By all means don't go Model U.N. or play house. These random thoughts about
business at the kitchen table are some of the most valuable you will ever
have. These are collisions that engender sparks. What you can do is write down
what has been discussed immediately _after_ it has been discussed to capture
that. Don't worry about editing, just dump all you've got and structure after
you downloaded your brains. This will be raw material of your marketing, your
user stories, and your features. Formal and diligent aren't the same thing.

Attitude:

\- Model U.N., also known as playing house, is better avoided.

\- CEO, COO, CTO are titles that bow down to getting shit done.

Work:

It is useful to write down things and dump everyone's knowledge.

\- Carrying a pen and sketching (projects parts interactions, functionality,
interface, etc.)

\- Writing the product description as if it existed. Continuously edit for
conciseness and clarity

\- Meeting users

\- A versioned design document describing different parts and how they
interact

\- Code versioning

\- Issue templates for bugs and features to reduce friction to write a good
issue: anyone who reads your issue should know what you were talking about and
have a preliminary action plan. Writing good issues takes a bit of practice,
and templates help in avoiding "blank page" and guide the contributor into
writing a good one.

\- If you've deployed something to users, having a link setup with your
ticketing system so they can write an email and an issue is created can help.

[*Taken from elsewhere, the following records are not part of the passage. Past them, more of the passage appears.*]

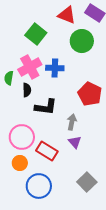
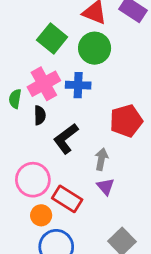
green circle: (82, 41) -> (95, 48), moved
red pentagon: (90, 94) -> (126, 121), turned 30
black L-shape: (46, 107) -> (66, 139), turned 135
orange circle: (20, 163) -> (41, 215), moved

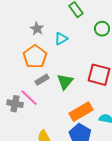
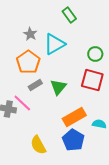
green circle: (102, 29) -> (95, 54), moved
cyan triangle: (61, 39) -> (54, 44), size x1.6

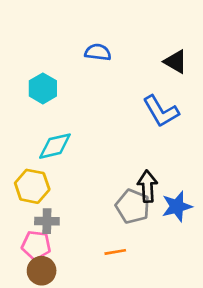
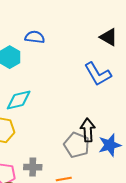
blue semicircle: (98, 52) -> (35, 37), moved
gray cross: (47, 221) -> (33, 167), moved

\- All bugs or features or ideas go to issues

\- Writing unit/integration tests & tracking coverage without becoming a slave

\- CI tests. You _should_ get an email if the build fails.

\- Modular architecture: you don't have to go crazy and read too much from
people who design perfect software that only lives in their mind or Medium
posts, but features shouldn't too tied. Plugins that can be added or removed

\- Write a short documentation about your very easy to use library and then
write the code to make it true

\- When you get an idea, write it down and get back to work. Explore later. No
Wikipedia effect where you wander too much. It has a time and place

\- Documenting code

\- Good commit messages with root cause analysis when you fix a bug:
assumptions that led to the bug. When you do that, bugs don't become a one off
thing and _patterns_ start to emerge which will help you eliminate the
problem. In other words, a "family" of bugs becomes clear and then you'll
develop a solution that makes such bugs impossible to happen again. Also,
write tests for bugs so they don't creep back.

\- A versioned wiki (for the project) with a page for all the resources you
stumble upon that could help your ship:

    
    
      - Book titles, what the book is about, where you heard of it, why it matters and what will it solve
    
      - Open source tools you can use, where you heard of them, why they're relevant and what they'll solve
    
      - Libraries, you catch my drift.
    
      - Video talks that describe an aspect of one of your problems
    
      - Blog posts that describe solutions to parts of your problem
    
      - Research papers you might want to implement
    

\- A versioned handbook (for the company) on how to do things split in cross
referenced themes (Markdown):

    
    
      - Technical:
    
        - Onboarding document - one page -: describing workflow, stack, books to read. Won't need it now.
    
        - How you set up a certain software stack
    
        - Mini tutorials on a tool/library you played with on the week-end to get someone started
    
        - How you use a certain API
    
      - Paperwork (anyone who reads this should be able to operate the company):
    
        - What are the things to take care of (weekly/monthly/quarterly) like bank, IRS, etc.
    
        - Company information (bank accounts if any, legal documents, etc.)
    
        - Necessary employees information
    
        - How to pay taxes, step by step, form by form, with images and where to sign and where to pay
    
        - How to convert from WA LLC to a Delaware C Corp
    
        - How to setup a WA LLC
    
    

These things will help you speed up your work, make it consistent, and help
get an additional member up to speed really fast.